Our global economy is a direct result of the digitalization of business and our ability to leverage data. This power has also created a potential for misuse of sensitive and personal data. Born of this potential, and actual misuse, regulatory agencies have unleashed sweeping regulatory action worldwide, most recently with the General Data Protection Regulation (GDPR) and California Consumer Privacy Act (CCPA). Privacy regulations are complex and vary by jurisdiction and by industry. Through the mass adoption of websites, companies now can easily offer goods and services internationally. This makes adherence with the multitude of evolving privacy regulations – which are creating higher demand on how we access, use, transmit, and store client data – a complicated undertaking. The consequences of a misstep can be serious: heavy fines, injunctions, government audits, and even criminal liability.

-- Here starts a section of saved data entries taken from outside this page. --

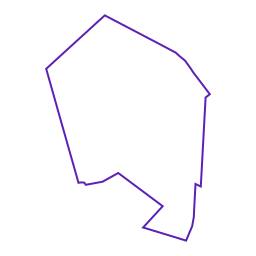 Rio Grande do Piauí, Piauí, Brazil
{"feature_id": "56859067B48966136379340", "entity_name": "Rio Grande do Piauí", "entity_type": "district", "adm_level": 2, "iso_a3": "BRA", "parent_name": "Brazil", "parent_adm1": "Piauí", "projection": "orthographic", "projection_center": [-43.132, -7.786], "detail": "fine", "context": "isolated", "style": "outline", "palette": "violet", "viewbox_px": 256, "rotation_deg": 0, "n_neighbors": 0, "source": "geoboundaries", "source_scale": "gbopen_adm2", "svg_char_len": 500}
<svg xmlns="http://www.w3.org/2000/svg" viewBox="0 0 256 256"><path d="M192.2,226.1L193.8,217.2L194.1,210.3L195.5,184.0L200.8,186.5L203.5,136.5L205.6,97.5L209.8,94.2L204.2,86.8L193.1,72.2L190.5,68.2L185.0,60.6L178.8,55.5L175.9,52.8L156.2,42.3L148.5,38.3L104.8,15.4L97.7,21.8L93.1,26.0L46.2,68.8L61.9,124.4L62.6,126.8L78.5,182.8L81.1,182.4L84.2,182.6L85.8,184.8L102.6,181.7L118.2,173.0L120.1,174.4L162.7,206.2L143.1,227.5L186.1,240.6L192.2,226.1Z" fill="none" stroke="#5b21b6" stroke-width="2"/></svg>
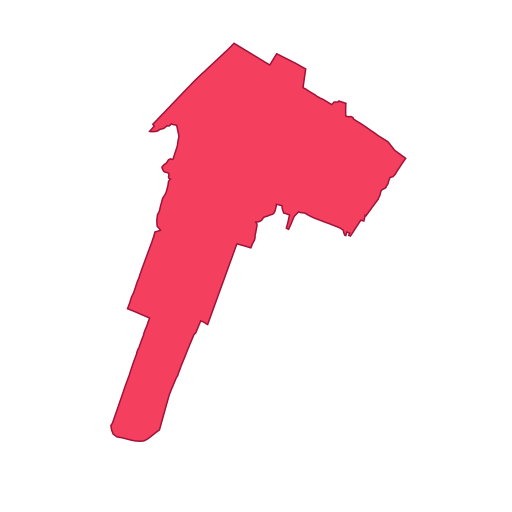 Ghindeni, Dolj, Romania, rotated 281°
{"feature_id": "2599482B6715750772475", "entity_name": "Ghindeni", "entity_type": "district", "adm_level": 2, "iso_a3": "ROU", "parent_name": "Romania", "parent_adm1": "Dolj", "projection": "natural_earth1", "projection_center": [23.924, 44.199], "detail": "fine", "context": "isolated", "style": "filled", "palette": "rose", "viewbox_px": 512, "rotation_deg": 281, "n_neighbors": 0, "source": "geoboundaries", "source_scale": "gbopen_adm2", "svg_char_len": 6131}
<svg xmlns="http://www.w3.org/2000/svg" viewBox="0 0 512 512"><g transform="rotate(281 256 256)"><path d="M374.0,381.5L380.4,384.3L383.1,378.6L386.2,372.0L393.1,364.0L393.6,363.0L394.4,361.0L396.5,355.4L397.1,353.8L397.9,352.0L399.7,348.3L401.1,344.8L403.4,339.7L405.0,336.0L406.3,332.7L407.5,329.4L408.2,327.6L409.3,325.3L410.0,325.1L410.5,324.5L410.7,323.7L411.0,322.4L410.2,319.8L410.7,317.3L418.3,315.8L422.1,315.2L423.0,315.2L424.0,307.8L422.7,307.0L422.7,306.5L422.3,305.4L422.3,304.0L421.7,303.0L420.5,302.4L419.5,301.7L419.1,301.5L420.0,298.8L421.0,296.2L422.5,292.0L423.0,290.1L423.1,289.0L423.8,287.4L424.4,285.2L425.3,283.7L427.3,278.1L427.9,276.4L428.5,275.1L429.5,272.6L429.7,271.8L430.2,270.1L434.8,269.8L449.1,269.1L452.9,257.5L458.5,237.7L451.0,234.9L446.1,233.1L460.6,193.9L458.0,192.1L457.7,192.0L456.9,191.5L456.2,191.0L455.4,190.4L454.5,189.9L453.7,189.3L452.9,188.8L452.2,188.2L451.4,187.7L450.7,187.1L450.0,186.6L448.5,185.5L447.7,185.0L447.0,184.4L445.4,183.3L443.9,182.2L443.1,181.6L442.3,181.0L441.4,180.5L440.6,179.8L439.8,179.2L438.9,178.6L438.1,178.0L437.2,177.4L436.4,176.8L435.5,176.1L434.6,175.5L433.8,174.9L432.1,173.6L431.3,173.1L430.5,172.5L429.6,171.8L428.6,171.2L427.7,170.5L426.8,169.8L425.9,169.1L425.0,168.4L424.1,167.8L419.6,164.6L418.6,163.9L417.7,163.3L416.8,162.6L414.9,161.4L414.0,160.8L413.1,160.2L410.2,158.4L409.3,157.8L407.5,156.5L406.5,155.9L405.5,155.3L404.5,154.6L403.6,154.0L400.6,152.1L399.6,151.5L397.7,150.2L396.7,149.6L395.7,148.9L394.8,148.4L393.1,147.3L392.3,146.8L390.6,145.7L389.7,145.1L388.8,144.5L386.9,143.3L385.9,142.7L385.0,142.1L384.1,141.5L383.6,141.2L383.2,140.9L382.3,140.3L381.4,139.8L380.5,139.2L379.9,138.9L379.5,138.6L378.5,138.0L377.6,137.3L376.7,136.7L375.7,136.1L374.8,135.5L373.8,134.8L373.2,134.5L372.1,133.7L371.6,133.5L368.4,131.4L365.6,129.6L364.0,131.3L358.0,127.7L357.9,128.1L358.1,129.5L358.3,130.4L358.4,131.2L359.1,133.7L359.8,135.3L360.3,136.0L360.8,136.5L361.4,136.8L362.1,137.9L363.0,139.8L363.5,140.8L363.6,141.1L364.2,141.6L366.3,143.4L366.8,143.8L367.0,144.2L366.8,144.8L366.9,145.2L367.0,145.8L367.7,146.4L367.9,146.7L368.2,146.9L368.8,147.2L369.3,147.4L369.4,147.7L369.5,148.0L369.4,148.5L369.3,149.2L369.2,149.9L369.2,151.7L369.2,152.3L369.0,153.2L365.8,154.6L363.6,155.5L358.9,157.5L356.2,157.5L352.9,157.5L350.5,157.7L349.0,157.7L347.3,157.6L342.2,156.9L335.1,156.0L334.8,155.4L335.0,153.9L335.0,153.4L334.1,152.2L333.7,151.7L332.4,151.2L330.6,150.5L329.9,150.1L329.1,149.4L328.6,148.8L328.1,148.3L327.2,147.7L326.4,147.3L325.7,146.9L325.5,146.7L324.7,147.0L323.8,147.4L321.7,149.0L321.3,149.6L321.1,150.2L321.0,151.7L320.8,153.3L320.5,154.4L320.3,154.5L320.1,154.7L319.8,154.9L318.9,155.0L317.7,155.0L316.6,155.1L315.9,155.5L315.6,155.9L315.5,156.3L315.3,156.8L315.2,157.3L314.6,156.8L313.6,156.4L312.9,156.1L312.4,155.9L310.8,156.0L309.9,156.0L309.1,156.1L308.0,156.1L306.8,156.0L305.5,155.9L304.8,155.9L304.0,155.8L303.2,155.8L302.5,155.7L301.7,155.6L300.8,155.5L298.2,154.7L295.9,153.8L295.3,153.4L294.5,153.3L292.2,153.1L290.8,153.2L289.9,152.9L286.0,152.7L282.0,152.6L279.8,152.1L279.1,151.8L277.6,151.4L275.5,151.6L272.8,151.7L268.7,152.6L266.2,153.4L263.6,156.9L263.0,157.3L260.3,152.2L259.5,152.1L258.3,152.1L257.3,152.0L256.9,151.9L256.6,151.9L256.4,151.9L255.7,152.2L255.2,151.8L254.5,151.7L252.4,151.4L249.6,151.1L247.0,150.6L237.1,149.0L222.3,146.6L216.2,145.7L214.8,145.5L213.7,145.4L212.9,145.4L212.3,145.3L211.8,145.2L209.8,144.7L208.3,144.4L197.3,143.0L196.8,142.9L195.5,142.6L193.3,142.0L191.5,141.5L189.7,141.4L188.2,141.2L186.0,141.0L179.7,139.9L179.5,141.2L178.4,146.9L177.6,150.6L176.4,156.0L174.8,163.4L170.6,162.7L166.1,162.1L163.9,161.6L162.6,161.3L160.5,161.0L158.9,160.7L157.4,160.7L156.0,160.6L153.3,160.0L152.0,159.8L146.8,159.0L143.3,158.5L142.5,158.1L140.0,157.6L138.6,157.4L137.5,157.4L136.7,157.4L128.2,156.0L120.8,155.0L115.4,154.4L111.6,153.8L104.5,152.6L94.9,151.3L64.7,147.0L61.8,145.9L57.5,147.5L53.9,149.8L51.9,154.0L52.0,159.5L51.7,164.3L51.4,169.3L51.5,173.2L52.1,177.8L53.1,181.3L55.8,184.6L59.5,187.9L63.6,191.4L66.9,194.4L102.7,197.3L108.3,198.3L121.2,201.0L122.8,201.6L123.5,201.9L124.8,202.1L125.6,202.2L126.4,202.2L126.8,202.3L130.4,203.0L132.6,203.3L135.6,203.8L141.8,205.1L150.9,206.8L156.8,208.0L167.0,210.1L167.9,210.7L168.7,211.4L170.9,211.9L181.8,214.1L181.4,216.1L180.8,218.4L180.1,219.7L179.5,221.6L264.3,234.9L263.7,242.6L263.0,249.4L265.3,249.9L266.5,250.0L268.4,250.5L271.0,251.4L273.0,251.6L274.8,251.4L276.4,251.1L277.3,251.1L278.7,251.3L280.3,251.2L283.3,251.2L285.7,251.2L287.0,251.0L287.6,250.8L288.0,250.4L289.2,249.3L289.4,249.9L289.8,251.4L290.1,252.0L290.4,252.6L291.2,253.7L291.5,254.1L292.1,254.6L293.1,255.2L293.6,255.4L294.2,255.5L294.8,255.9L295.4,256.3L295.7,256.6L296.1,257.2L296.5,258.0L296.8,258.6L297.5,259.9L298.2,260.8L298.7,261.6L299.2,262.3L299.4,263.0L299.8,263.7L300.4,264.5L301.3,265.3L302.4,265.7L303.8,266.1L305.7,266.2L307.2,266.3L308.6,266.3L310.6,266.2L310.4,271.8L307.1,272.9L305.4,273.9L304.1,274.6L303.5,274.9L303.3,276.9L302.7,281.1L299.9,281.0L295.6,280.9L292.2,280.7L289.2,280.4L289.0,281.0L288.7,281.6L288.6,282.0L288.5,282.5L288.4,282.9L294.2,284.3L296.5,284.7L298.6,285.2L300.8,285.5L302.9,286.4L305.0,287.8L307.5,289.4L307.1,291.1L307.2,293.0L307.4,294.5L307.4,295.8L307.2,296.7L306.8,297.4L305.5,301.5L305.1,302.9L304.8,304.2L304.4,305.9L304.1,307.4L303.7,310.0L303.3,312.0L302.3,317.6L301.9,320.5L299.9,331.4L299.4,333.3L298.1,336.5L297.3,337.0L295.1,338.0L293.4,339.1L293.2,340.3L296.8,340.5L296.4,343.5L293.9,343.1L293.6,344.9L311.1,352.0L310.9,355.2L316.7,355.4L316.1,356.0L316.3,356.2L319.7,357.8L323.8,359.8L325.5,360.5L329.2,362.3L334.2,364.7L334.7,365.0L334.8,365.1L335.0,365.1L335.9,365.2L337.5,365.6L338.5,365.9L339.7,366.1L340.6,366.1L341.7,366.2L342.4,366.2L343.4,366.3L344.0,366.4L345.0,367.1L345.3,367.3L345.6,367.7L346.2,368.5L346.6,369.1L347.3,369.8L347.7,370.3L348.4,370.6L349.0,370.6L349.9,370.9L350.7,371.2L351.8,371.7L352.1,371.8L352.7,371.8L354.5,371.9L355.9,372.1L358.1,372.5L358.6,372.5L360.0,375.3L362.8,377.1L365.4,378.0L367.7,378.9L374.0,381.5Z" fill="#f43f5e" stroke="#9f1239" stroke-width="1.5"/></g></svg>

In our Privacy and Data Security practice, we take an interdisciplinary approach, partnering with experts in IT audit and cybersecurity to deliver specialized risk management services and to develop sophisticated internal and external privacy policies to prevent and address security breaches. Our clients include healthcare companies covered by the Health Insurance Portability and Accountability Act (HIPAA).
As part of our cybersecurity risk management services, we work with penetration testing experts to develop a cybersecurity risk assessment, cybersecurity maintenance plan (for the ongoing remediation of evolving threats and vulnerabilities), and issue periodic cybersecurity maintenance reports (describing the vulnerabilities that were discovered, how the threat landscape may have evolved, and how the identified risks were mitigated or avoided). Beyond penetration testing, our team helps clients evaluate and improve security effectiveness of data both in transit and at rest, through process analysis, policy development, quality management system implementation, and mobile device management.
We also work with penetration testing and intrusion detection experts to facilitate turn key white hat hacking of medical devices.
It is incumbent upon companies to assess and mitigate their technological and operational vulnerabilities to safeguard the sensitive data of their business, their employees, and their customers; to meet the requirements of changing regulations; and to prevent massive financial loss. Legal representation during penetration testing risk analysis provides the company an opportunity to protect the audit and its results with attorney-client privilege and under the attorney work product doctrine. We are able to brief your company’s Board of Directors about its risk portfolio, and use that valuable information to protect your company and customers.
As an experienced privacy lawyer and Certified Information Privacy Professional (CIPP/US), co-author of Privacy Law Primer (chapter in Representing the Ongoing Business Deskbook, 3rd Edition): Minnesota CLE (2019), and member of the International Association of Privacy Professionals, Ellie Vilendrer is well versed in a plethora of complex laws regarding the safeguarding of sensitive data.
We also offer data privacy mediation.